Jakarta, Beritajelas – Di luar angkasa, satu hari bisa terasa sangat berbeda dengan yang kita alami di Bumi. Dalam 24 jam, ada hingga 16 kali matahari terbit dan terbenam. Waktu pun kehilangan makna konvensionalnya, dan gravitasi hampir tak terasa. Namun, bagi para astronot Muslim, ibadah tetap bisa dijalankan, bahkan di orbit 400 kilometer di atas permukaan Bumi.
Dari Pangeran Sultan bin Salman hingga Sultan Al Neyadi, mereka membuktikan bahwa keyakinan tak mengenal batas ruang dan waktu.
Pada tahun 1985, Pangeran Sultan bin Salman dari Arab Saudi menjadi Muslim pertama yang terbang ke luar angkasa. Ia meluncur dengan pesawat ulang-alik Discovery. Perjalanan ini kebetulan bertepatan dengan akhir bulan Ramadan, dan Pangeran Sultan memilih untuk tetap berpuasa.
Meskipun tidak ada adzan yang berkumandang di luar angkasa, ia berbuka dengan kurma di dalam kabin pesawat. Dalam bukunya, Seven Days in Space, ia menceritakan bagaimana rekan-rekan astronotnya sangat mendukung ibadahnya, bahkan menemani untuk berbuka meskipun mereka tidak berpuasa.
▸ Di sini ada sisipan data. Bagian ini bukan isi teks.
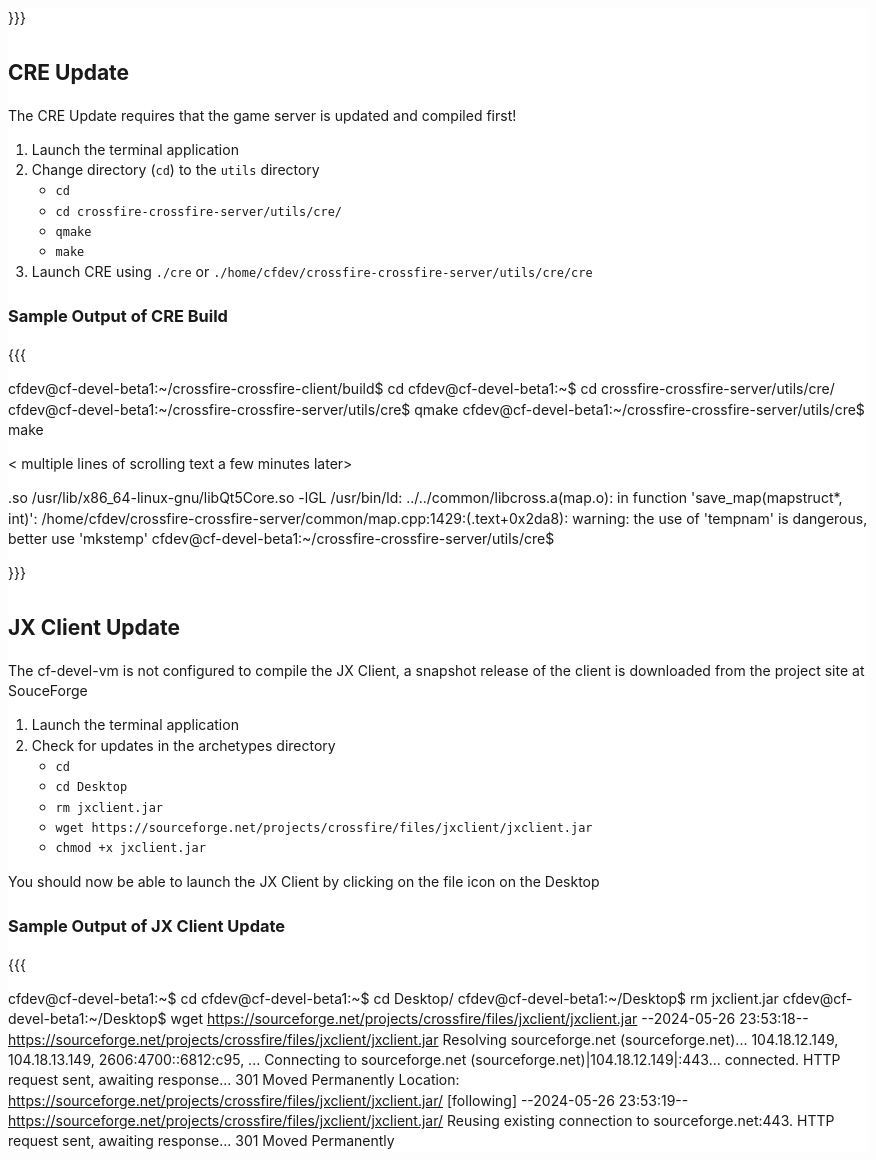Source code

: }}}

## CRE Update

The CRE Update requires that the game server is updated and compiled first!

 1. Launch the terminal application
 2. Change directory (`cd`) to the `utils` directory
    * `cd`
    * `cd crossfire-crossfire-server/utils/cre/`
    * `qmake`
    * `make`
 3. Launch CRE using `./cre` or `./home/cfdev/crossfire-crossfire-server/utils/cre/cre`


### Sample Output of CRE Build

{{{

cfdev@cf-devel-beta1:~/crossfire-crossfire-client/build$ cd
cfdev@cf-devel-beta1:~$ cd crossfire-crossfire-server/utils/cre/
cfdev@cf-devel-beta1:~/crossfire-crossfire-server/utils/cre$ qmake
cfdev@cf-devel-beta1:~/crossfire-crossfire-server/utils/cre$ make

< multiple lines of scrolling text a few minutes later>

.so /usr/lib/x86_64-linux-gnu/libQt5Core.so -lGL
/usr/bin/ld: ../../common/libcross.a(map.o): in function 'save_map(mapstruct*, int)':
/home/cfdev/crossfire-crossfire-server/common/map.cpp:1429:(.text+0x2da8): warning: the use of 'tempnam' is dangerous, better use 'mkstemp'
cfdev@cf-devel-beta1:~/crossfire-crossfire-server/utils/cre$

}}}

## JX Client Update

The cf-devel-vm is not configured to compile the JX Client, a snapshot release of the client is downloaded from the project site at SouceForge

 1. Launch the terminal application
 2. Check for updates in the archetypes directory
    * `cd`
    * `cd Desktop`
    * `rm jxclient.jar`
    * `wget https://sourceforge.net/projects/crossfire/files/jxclient/jxclient.jar`
    * `chmod +x jxclient.jar`

You should now be able to launch the JX Client by clicking on the file icon on the Desktop

### Sample Output of JX Client Update

{{{

cfdev@cf-devel-beta1:~$ cd
cfdev@cf-devel-beta1:~$ cd Desktop/
cfdev@cf-devel-beta1:~/Desktop$ rm jxclient.jar
cfdev@cf-devel-beta1:~/Desktop$ wget https://sourceforge.net/projects/crossfire/files/jxclient/jxclient.jar
--2024-05-26 23:53:18--  https://sourceforge.net/projects/crossfire/files/jxclient/jxclient.jar
Resolving sourceforge.net (sourceforge.net)... 104.18.12.149, 104.18.13.149, 2606:4700::6812:c95, ...
Connecting to sourceforge.net (sourceforge.net)|104.18.12.149|:443... connected.
HTTP request sent, awaiting response... 301 Moved Permanently
Location: https://sourceforge.net/projects/crossfire/files/jxclient/jxclient.jar/ [following]
--2024-05-26 23:53:19--  https://sourceforge.net/projects/crossfire/files/jxclient/jxclient.jar/
Reusing existing connection to sourceforge.net:443.
HTTP request sent, awaiting response... 301 Moved Permanently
Saat Idul Fitri tiba, ia merayakannya dengan doa dan refleksi, sebuah perayaan yang sederhana namun penuh makna.
Dua dekade setelahnya, Sheikh Muszaphar Shukor dari Malaysia mengulang pengalaman serupa. Pada tahun 2007, ia berangkat ke Stasiun Luar Angkasa Internasional (ISS) di tengah bulan Ramadan. Otoritas Islam Malaysia memberikan panduan khusus untuknya. Jika kesulitan menentukan waktu berbuka, ia bisa mengikuti waktu Makkah atau zona waktu peluncuran.
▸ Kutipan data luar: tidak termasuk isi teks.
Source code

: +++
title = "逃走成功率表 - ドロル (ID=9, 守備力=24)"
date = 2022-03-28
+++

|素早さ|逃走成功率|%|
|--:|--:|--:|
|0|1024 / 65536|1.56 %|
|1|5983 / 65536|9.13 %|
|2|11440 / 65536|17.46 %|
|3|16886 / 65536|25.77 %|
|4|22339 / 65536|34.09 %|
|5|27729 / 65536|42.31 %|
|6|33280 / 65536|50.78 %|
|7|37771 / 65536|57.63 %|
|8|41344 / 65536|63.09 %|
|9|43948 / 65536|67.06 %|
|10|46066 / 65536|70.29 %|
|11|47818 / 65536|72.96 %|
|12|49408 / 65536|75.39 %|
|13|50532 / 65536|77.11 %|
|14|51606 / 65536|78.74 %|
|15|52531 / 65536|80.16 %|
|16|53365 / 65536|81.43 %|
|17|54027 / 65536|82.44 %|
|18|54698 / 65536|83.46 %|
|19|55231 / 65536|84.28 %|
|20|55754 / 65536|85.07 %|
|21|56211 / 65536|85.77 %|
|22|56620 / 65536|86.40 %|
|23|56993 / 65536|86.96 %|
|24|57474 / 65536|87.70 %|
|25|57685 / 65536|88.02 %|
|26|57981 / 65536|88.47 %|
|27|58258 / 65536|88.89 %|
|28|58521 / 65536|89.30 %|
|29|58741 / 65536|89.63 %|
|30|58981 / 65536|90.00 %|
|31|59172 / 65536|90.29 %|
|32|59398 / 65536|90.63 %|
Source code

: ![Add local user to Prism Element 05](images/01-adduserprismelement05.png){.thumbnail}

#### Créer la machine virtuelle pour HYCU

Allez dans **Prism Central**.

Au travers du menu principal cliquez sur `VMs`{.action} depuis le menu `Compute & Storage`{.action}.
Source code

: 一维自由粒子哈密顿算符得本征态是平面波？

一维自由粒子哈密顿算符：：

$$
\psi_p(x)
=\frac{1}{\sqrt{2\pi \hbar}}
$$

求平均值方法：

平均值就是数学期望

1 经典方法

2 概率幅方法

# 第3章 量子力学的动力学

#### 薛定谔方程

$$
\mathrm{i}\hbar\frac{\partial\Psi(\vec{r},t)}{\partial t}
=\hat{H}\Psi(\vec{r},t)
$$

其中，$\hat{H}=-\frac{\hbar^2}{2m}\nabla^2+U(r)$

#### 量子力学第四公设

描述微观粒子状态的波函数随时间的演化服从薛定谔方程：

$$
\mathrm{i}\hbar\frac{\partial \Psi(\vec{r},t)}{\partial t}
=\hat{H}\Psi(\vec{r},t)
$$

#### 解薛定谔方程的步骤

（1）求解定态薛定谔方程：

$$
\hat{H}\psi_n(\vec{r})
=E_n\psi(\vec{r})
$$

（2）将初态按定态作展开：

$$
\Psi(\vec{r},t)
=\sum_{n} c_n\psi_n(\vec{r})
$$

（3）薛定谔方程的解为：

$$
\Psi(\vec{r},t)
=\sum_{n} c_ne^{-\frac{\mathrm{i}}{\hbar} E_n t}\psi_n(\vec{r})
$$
Meski kiblat terus bergerak di luar angkasa, itu tidak menjadi halangan. Niat dan orientasi yang benar sudah cukup. Saat Idul Fitri tiba, ia merayakan dengan membawa sedikit sentuhan kampung halaman—sate dan kue kering—sebagai pengingat bahwa tradisi tetap bisa hidup, meski jauh dari Bumi.
Pada tahun 2023, Sultan Al Neyadi dari Uni Emirat Arab menjalani Ramadan penuh di luar angkasa. Dengan misi enam bulan di ISS, ia memilih untuk tidak berpuasa demi menjaga stamina. Keputusan ini sesuai dengan ajaran Islam yang memperbolehkan musafir untuk tidak berpuasa.
Meski demikian, ibadah tetap menjadi bagian dari rutinitasnya. Saat Idul Fitri, ia menyampaikan pesan selamat dari luar atmosfer, mengenakan pakaian tradisional. Ini seolah menegaskan bahwa meskipun ia jauh dari rumah, perayaan tetap memiliki maknanya.